In 1962 the short fiction award went to "the Hothouse series": a set of five linked novellas that formed one complete novel. You'll note that in 1961 the novel award went to A Canticle For Liebowitz which was a set of three linked novellas. This is something that never is repeated again. All short fiction awards from then on go to specific stories but in 1962 there was essentially a second winner for best novel.

Only the Hothouse series isn't really available as a novel. Rather than being converted to some extended fix ups for publication in books they were actually abridged for publication as The Long Afternoon of Earth. All five novellas were published in their entirety in the UK but in the US they have only been collected a handful of times by specialty publishers for limited runs.

So you'll have to jump through some real hoops to read the complete thing. The leather bound edition that I have is the cheapest copy that I could find which should tell you something about it. The question then becomes is it worth it?
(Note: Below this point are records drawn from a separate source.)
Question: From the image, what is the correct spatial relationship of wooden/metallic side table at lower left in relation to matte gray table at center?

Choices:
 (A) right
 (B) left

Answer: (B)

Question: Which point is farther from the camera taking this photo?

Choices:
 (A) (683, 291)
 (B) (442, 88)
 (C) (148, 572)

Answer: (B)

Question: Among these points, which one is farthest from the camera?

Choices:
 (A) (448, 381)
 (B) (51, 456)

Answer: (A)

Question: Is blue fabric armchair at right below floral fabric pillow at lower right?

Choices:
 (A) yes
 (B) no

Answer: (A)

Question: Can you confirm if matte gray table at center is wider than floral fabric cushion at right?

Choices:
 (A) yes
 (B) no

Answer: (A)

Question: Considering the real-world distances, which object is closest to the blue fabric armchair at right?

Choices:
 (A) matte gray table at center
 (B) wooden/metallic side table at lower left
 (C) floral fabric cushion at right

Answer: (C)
Hothouse descibes a far distant future where the earth has become tidally locked with the sun so it does not rotate any longer. Plant life has overrun the hemisphere that faces the sun and the continents are covered by one large banyan tree. Life has evolved to be incredibly aggressive and the plants have become mobile carnivores. Only a handful of animal species survive and the descendants of humanity are the weakest of these eking out a cautious existence in the branches of the tree.
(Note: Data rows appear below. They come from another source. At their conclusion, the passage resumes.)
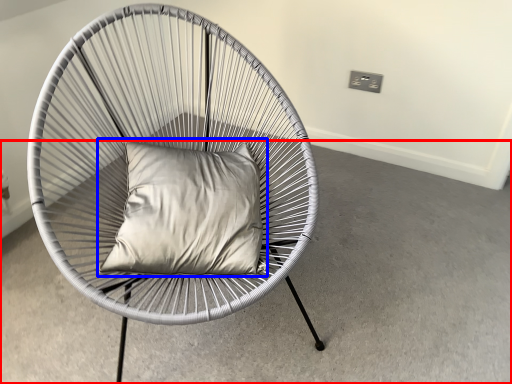
Question: Which object is closer to the camera taking this photo, concrete (highlighted by a red box) or pillow (highlighted by a blue box)?

Choices:
 (A) concrete
 (B) pillow

Answer: (A)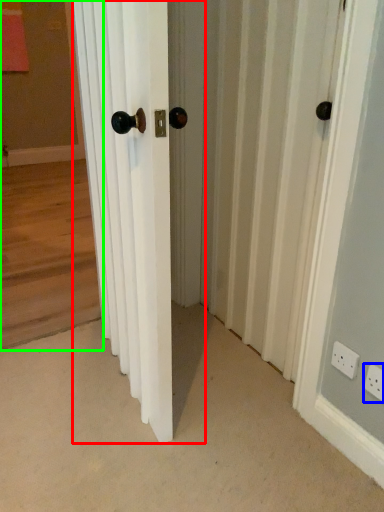
Question: Which object is positioned closest to door (highlighted by a red box)? Select from electric outlet (highlighted by a blue box) and corridor (highlighted by a green box).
To call the book "not scientifically accurate" is a small understatement. On the other hand the book is about a journey that consumes the lifetime of one of these people. He becomes hag-ridden by a fungus with plans for planetary conquest, encounters strange monsters, travels to the underworld, and witnesses the strange transition of life itself. In short, the book reads a lot more like a distinctive fantasy novel than science fiction. Unfortunately Aldiss spends a lot of time on the unsupportable science aspect of things but when he's not the fantastic atmosphere of Hothouse is conveyed very well.

I have to admit that I didn't find many of the characters likable but I did find them interesting. They're primitive and Aldiss doesn't fall into the trap of presenting them as modern people. This does make them hard to connect with. On the other hand the constant tension and peril (there's a lot of sudden, brutal deaths to characters as you read) pulls the story along well. Even the fungal version of Sauron is interesting in how he drives the humans toward his goals.
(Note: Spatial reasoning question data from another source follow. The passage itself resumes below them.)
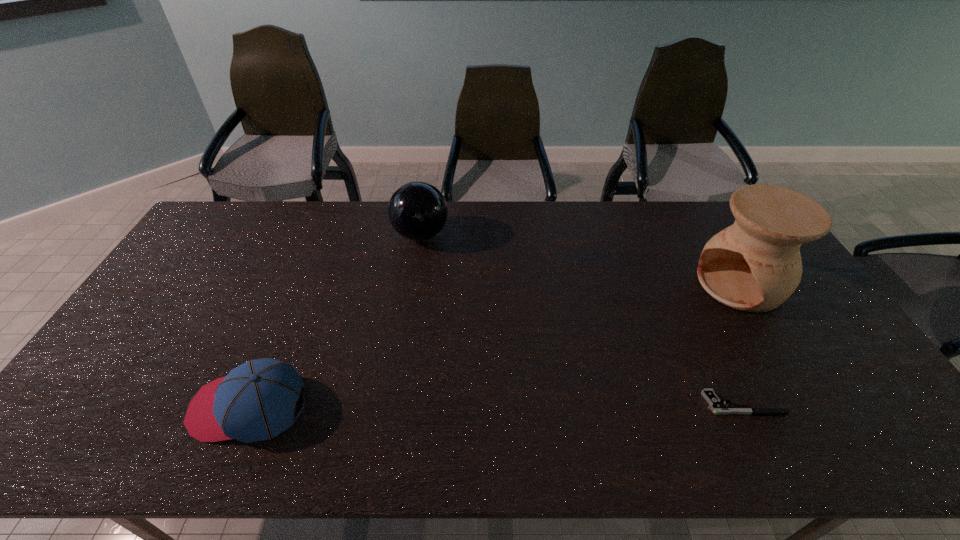
Locate an element on the screen. empty location between the pistol and the third tallest object is located at coordinates [x=496, y=405].

This screenshot has width=960, height=540. I want to click on free point between the pottery and the second shortest object, so click(494, 346).

Where is `blank region between the second shortest object and the farthest object`? The width and height of the screenshot is (960, 540). blank region between the second shortest object and the farthest object is located at coordinates (335, 321).

Locate an element on the screen. Image resolution: width=960 pixels, height=540 pixels. empty location between the second object from left to right and the third tallest object is located at coordinates (335, 321).

Where is `the closest object relative to the second shortest object`? the closest object relative to the second shortest object is located at coordinates (417, 210).

Point out which object is positioned as the nearest to the third shortest object. Please provide its 2D coordinates. Your answer should be formatted as a tuple, i.e. [(x, y)], where the tuple contains the x and y coordinates of a point satisfying the conditions above.

[(256, 401)]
Aldiss does at one point have the travelers find the remains of our present day civilization and this is the section that I had the most trouble with. It's two billion years in the future. Continents don't last two billion years but somehow a building and a power source does.

For me Hothouse was worth it. It is a very interesting book though if I wasn't making a point of trying to collect everything that's won a Hugo award then I wouldn't have wanted to pay as much as I did for my copy (thirty-five dollars; I got lucky in finding it so cheap). If you can find Hothouse then go for it but I can't say anything about the abridged version The Long Afternoon of Earth.